When transfusing patients with malignancy, the optimal target hemoglobin remains undefined. Studies in the critical care setting have suggested equivalent and possibly improved outcomes with more restrictive transfusion thresholds wherein patients are given blood if Hgb is <7 g/dL, and the target Hgb is 7–9 g/dL [51]. However, it is difficult to generalize these findings to the more chronic anemia associated with malignancy where ongoing, outpatient quality of life becomes an important concern. At the same time, as noted above, more frequent transfusions imply an added risk of complications and possibly an adverse effect on cancer itself. Therefore, national guidelines generally recommend individualizing the decision to transfuse for Hgb between 7 and 10 g/dL according to the particular patient and the specific clinical circumstances [52].

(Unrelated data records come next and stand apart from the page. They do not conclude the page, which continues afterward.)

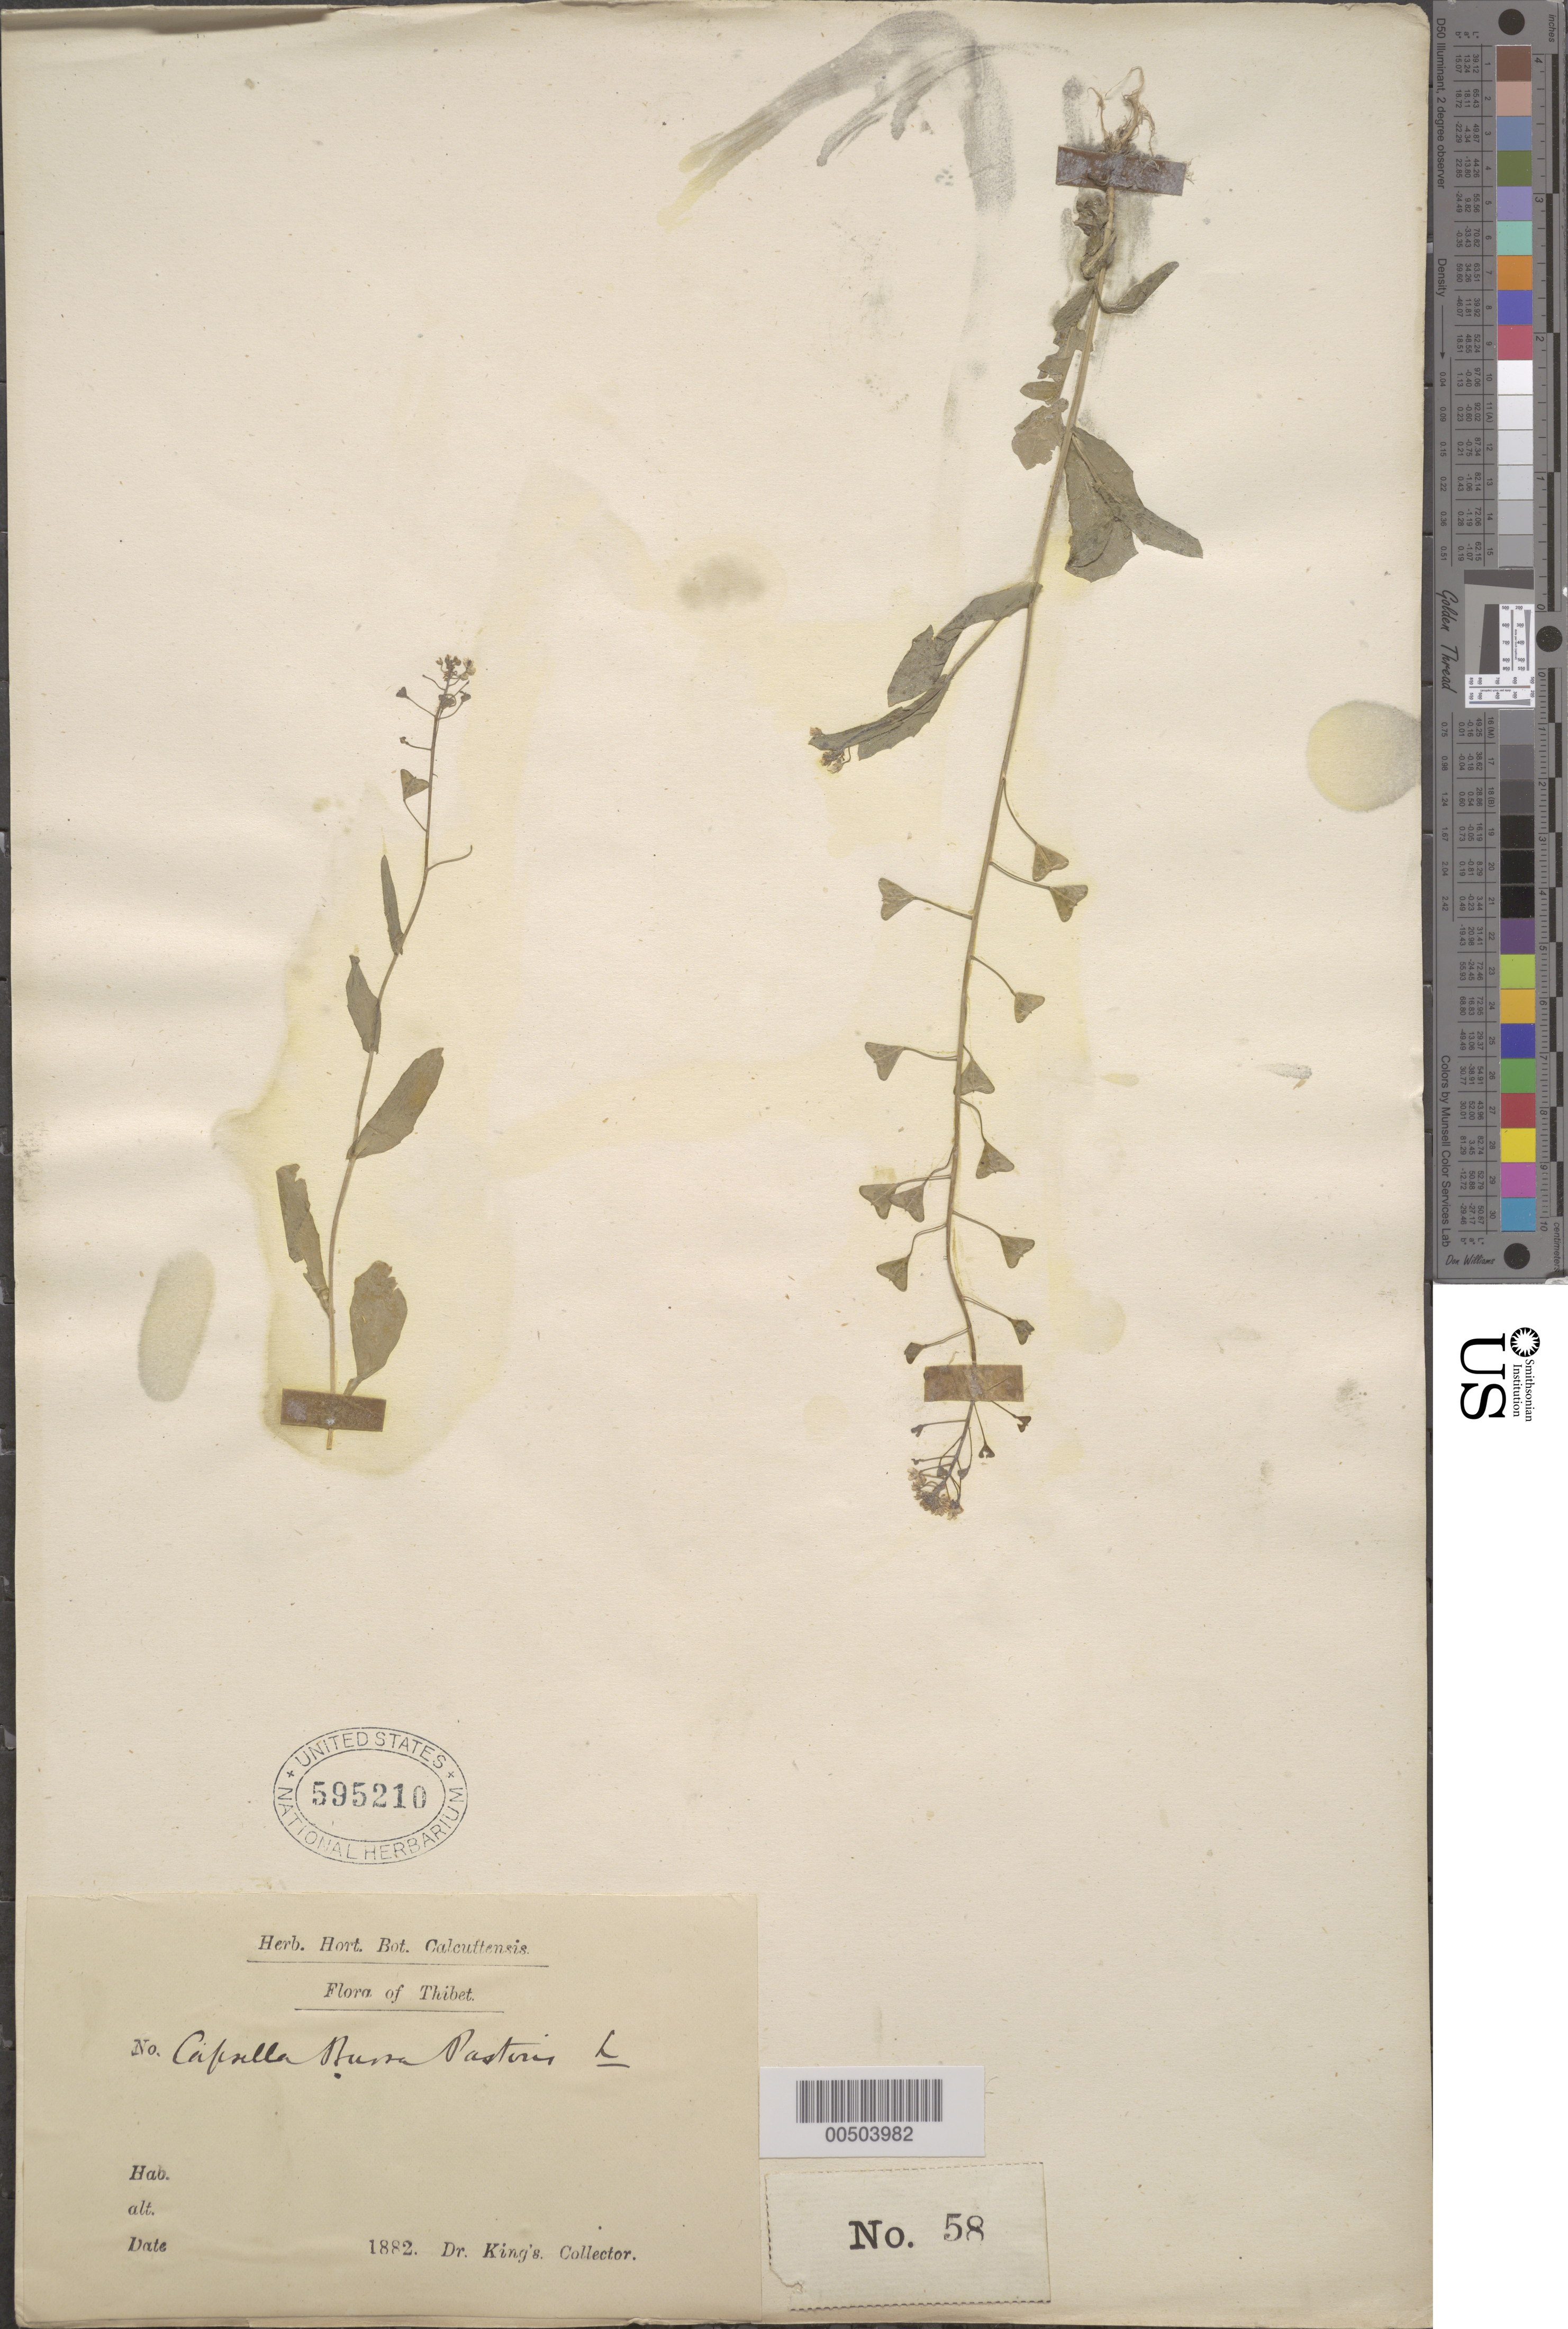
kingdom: Plantae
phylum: Tracheophyta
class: Magnoliopsida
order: Brassicales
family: Brassicaceae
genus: Capsella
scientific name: Capsella bursa-pastoris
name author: (L.) Medik.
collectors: King, --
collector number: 58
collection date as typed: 1882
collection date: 1882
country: China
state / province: Xizang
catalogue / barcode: US 595210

Recombinant human EPO or erythropoietin-stimulating agents (ESAs) were first introduced for the treatment of anemia in patients with end-stage renal disease [10]. ESA use in these patients resulted in a significant reduction in the number of red blood cell transfusions [53]. These impressive data led to the investigation of ESAs in malignancy-associated anemia. A number of large, randomized trials conducted during the 1990s through the early 2000s demonstrated a significant reduction in transfusion requirements for cancer patients undergoing chemotherapy who were treated with ESAs [10]. A meta-analysis of 25 randomized controlled trials (RCTs) comprising 3069 patients confirmed that ESA use reduced the relative risk of red blood cell transfusion in patients with malignancy-associated anemia undergoing chemotherapy (RR 0.67, 95% CI 0.62–0.73) [54]. Of interest, the benefit was more marked for patients with solid tumors compared to hematologic malignancies, possibly owing to the increased likelihood of bone marrow involvement in the latter group [54].